Assad's visit will be his first since the 2005 assassination of former Lebanese premier Rafiq al-Hariri -- father of current Prime Minister Saad al-Hariri -- after which relations between Damascus and Beirut took a sharp downturn.

The assassination provoked an international furor led by the United States, France and Saudi Arabia that prompted Syria to end its 29-year military presence in Lebanon in April 2005 and led to the establishment of the special tribunal.

Syria advises US not to interfere

The Syrian government advised the United States earlier on Thursday against interfering with King Abdullah's visit to Damascus and said the two countries "know better" how to stabilize the Middle East.

U.S. State department official Philip Crowley said on Wednesday Washington hoped Syria would play a constructive role in the region and would respond to the Saudi monarch's concerns about Iranian "threats" to Middle East stability.

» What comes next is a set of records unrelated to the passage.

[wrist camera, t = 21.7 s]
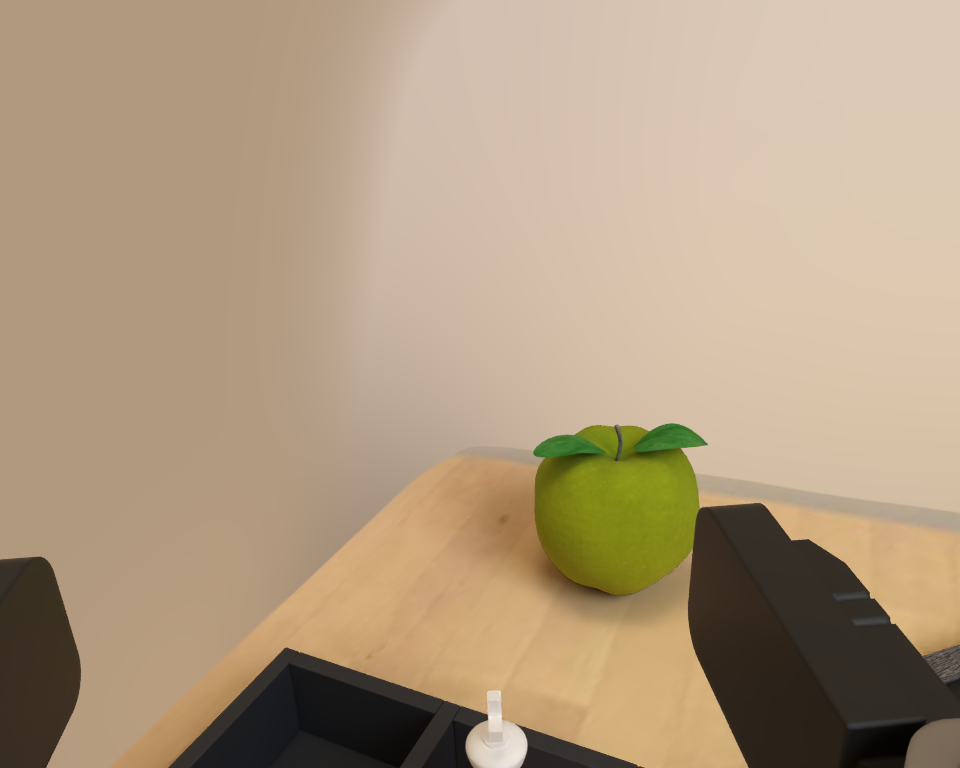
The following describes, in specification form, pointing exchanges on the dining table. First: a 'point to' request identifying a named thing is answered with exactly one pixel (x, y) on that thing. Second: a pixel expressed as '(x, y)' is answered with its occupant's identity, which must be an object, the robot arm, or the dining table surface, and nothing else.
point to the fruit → (617, 504)
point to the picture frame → (947, 667)
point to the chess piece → (496, 739)
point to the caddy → (354, 726)
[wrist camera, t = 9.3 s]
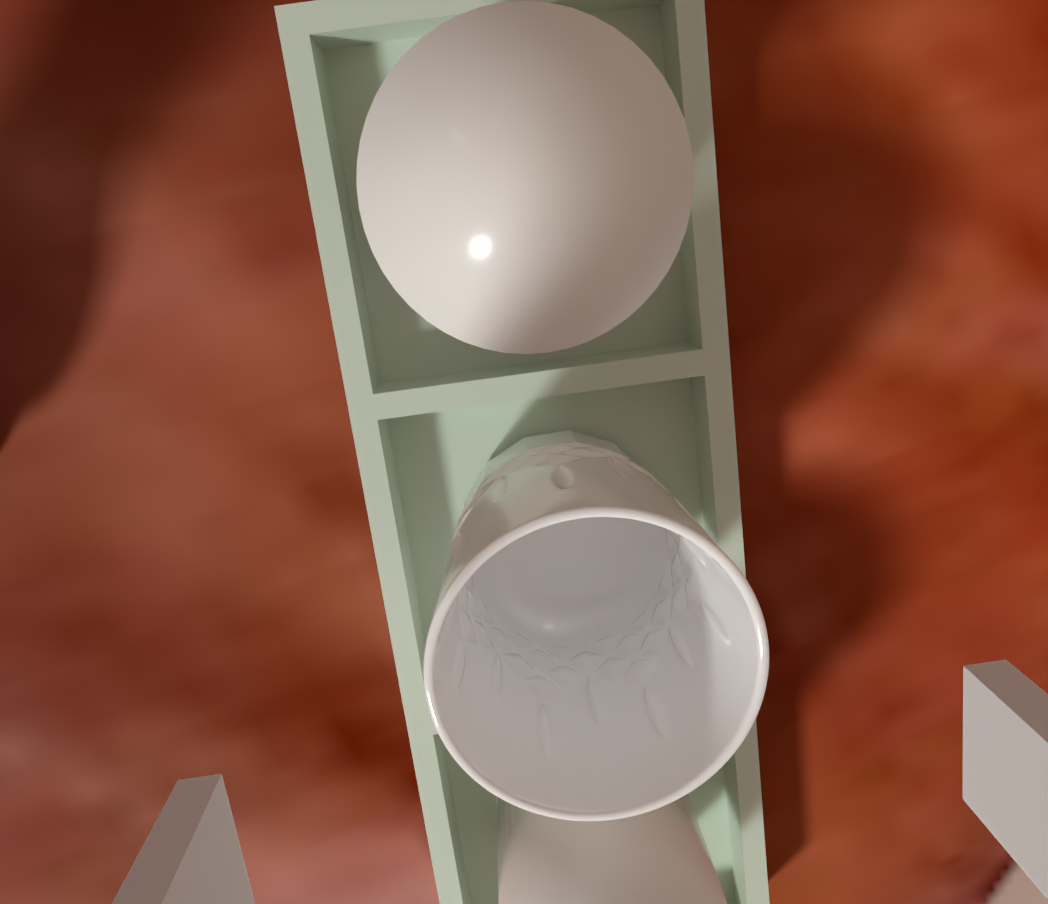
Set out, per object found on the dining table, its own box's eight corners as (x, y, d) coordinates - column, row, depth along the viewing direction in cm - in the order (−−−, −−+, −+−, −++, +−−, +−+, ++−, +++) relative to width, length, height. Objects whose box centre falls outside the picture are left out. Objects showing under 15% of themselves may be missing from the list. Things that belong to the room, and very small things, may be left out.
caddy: (296, 30, 26) (274, 5, 23) (678, -21, 26) (700, -51, 23) (459, 938, 34) (457, 999, 31) (750, 898, 34) (772, 955, 31)
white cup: (662, 394, 28) (754, 480, 19) (688, 612, 30) (783, 793, 21) (424, 432, 28) (392, 539, 19) (466, 649, 30) (456, 847, 21)
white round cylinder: (382, 97, 26) (327, 25, 17) (614, 65, 26) (679, -21, 17) (419, 330, 27) (387, 374, 19) (637, 301, 28) (706, 330, 19)
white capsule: (484, 735, 31) (482, 929, 22) (676, 707, 31) (750, 890, 22) (510, 897, 33) (518, 1136, 24) (693, 871, 33) (767, 1101, 24)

"Obviously, King Abdullah has played a significant leadership role in the region. So his prospective travel to Syria and to Lebanon is consistent with his search for peace," Crowley said.

A Syrian foreign ministry statement said the United States "has no right to define our ties with the countries of the region and interfere in the content of the talks the Saudi monarch will have in Damascus."

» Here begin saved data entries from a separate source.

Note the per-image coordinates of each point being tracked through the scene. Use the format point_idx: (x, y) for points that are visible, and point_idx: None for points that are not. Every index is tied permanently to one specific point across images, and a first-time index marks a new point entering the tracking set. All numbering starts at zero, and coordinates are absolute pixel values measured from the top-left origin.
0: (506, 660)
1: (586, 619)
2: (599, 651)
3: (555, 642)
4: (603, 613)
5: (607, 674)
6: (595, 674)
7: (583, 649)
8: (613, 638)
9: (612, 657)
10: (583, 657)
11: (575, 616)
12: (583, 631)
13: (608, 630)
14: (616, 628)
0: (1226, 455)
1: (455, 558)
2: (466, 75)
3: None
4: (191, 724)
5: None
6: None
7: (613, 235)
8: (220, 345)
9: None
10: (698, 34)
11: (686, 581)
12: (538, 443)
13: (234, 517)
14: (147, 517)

"Syria and Saudi Arabia... know better than others the interests of the people of the region and how to achieve them without outside interference and they are able to define their policies to achieve peace and stability in the region," the statement said.

US-Syria relations not improved

Relations between Damascus and Washington improved after President Barack Obama took power last year but major differences persist, including Syria's strong ties with Iran and the two countries' backing for the Lebanese group Hezbollah.

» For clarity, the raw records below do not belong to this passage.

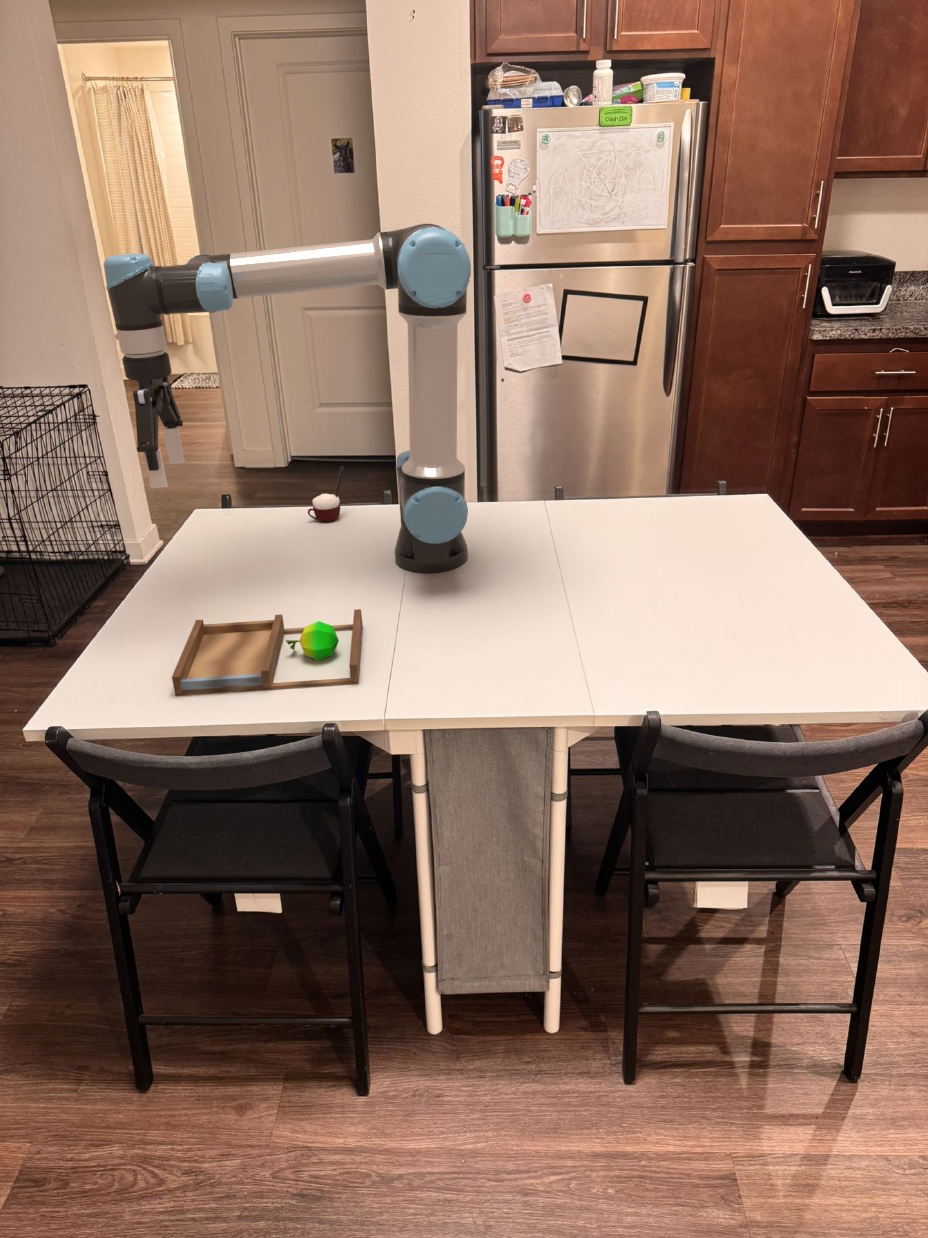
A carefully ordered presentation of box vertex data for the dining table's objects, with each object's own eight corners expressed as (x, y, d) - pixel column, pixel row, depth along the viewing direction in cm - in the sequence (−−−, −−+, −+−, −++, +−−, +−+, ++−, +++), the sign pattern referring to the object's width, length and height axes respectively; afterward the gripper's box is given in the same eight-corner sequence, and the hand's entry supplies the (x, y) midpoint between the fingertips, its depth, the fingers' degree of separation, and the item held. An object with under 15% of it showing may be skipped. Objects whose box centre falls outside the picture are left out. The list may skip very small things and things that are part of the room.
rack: (362, 626, 167) (361, 609, 165) (358, 683, 149) (356, 664, 147) (199, 637, 166) (196, 619, 164) (175, 696, 148) (171, 677, 146)
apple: (336, 615, 155) (282, 617, 155) (336, 650, 152) (281, 652, 152) (341, 630, 161) (290, 632, 161) (341, 665, 159) (289, 667, 159)
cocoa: (309, 526, 214) (300, 477, 208) (312, 515, 219) (303, 467, 213) (349, 523, 214) (342, 473, 208) (352, 512, 219) (344, 464, 213)
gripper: (141, 340, 166) (164, 455, 176) (99, 370, 144) (128, 499, 154) (183, 338, 167) (204, 452, 176) (148, 367, 144) (173, 496, 154)
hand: (168, 474), depth 165 cm, fingers open, 13 cm apart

"The Syrian statement seems to express a preference in Damascus not to focus on the Iran issue again during King's Abdullah's visit," a Syrian source said.

Iran was a focus of talks by King Abdullah when he visited Damascus last year, diplomats in the Syrian capital said. The visit helped mend ties between Saudi Arabia and Syria, which had deteriorated after the Hariri assassination.

This month Hezbollah leader Hassan Nasrallah has repeatedly criticized the U.N.-backed tribunal that began work last year, but has yet to issue indictments in the Hariri case.

He described the tribunal, which is based in The Hague, as an "Israeli project" after saying he had received word that it planned to indict members of his group over Hariri's killing.

U.N. investigators initially implicated Syrian and Lebanese security agencies. Syria says it had no hand in the Feb. 14 seafront bombing in Beirut that killed Hariri and 22 others.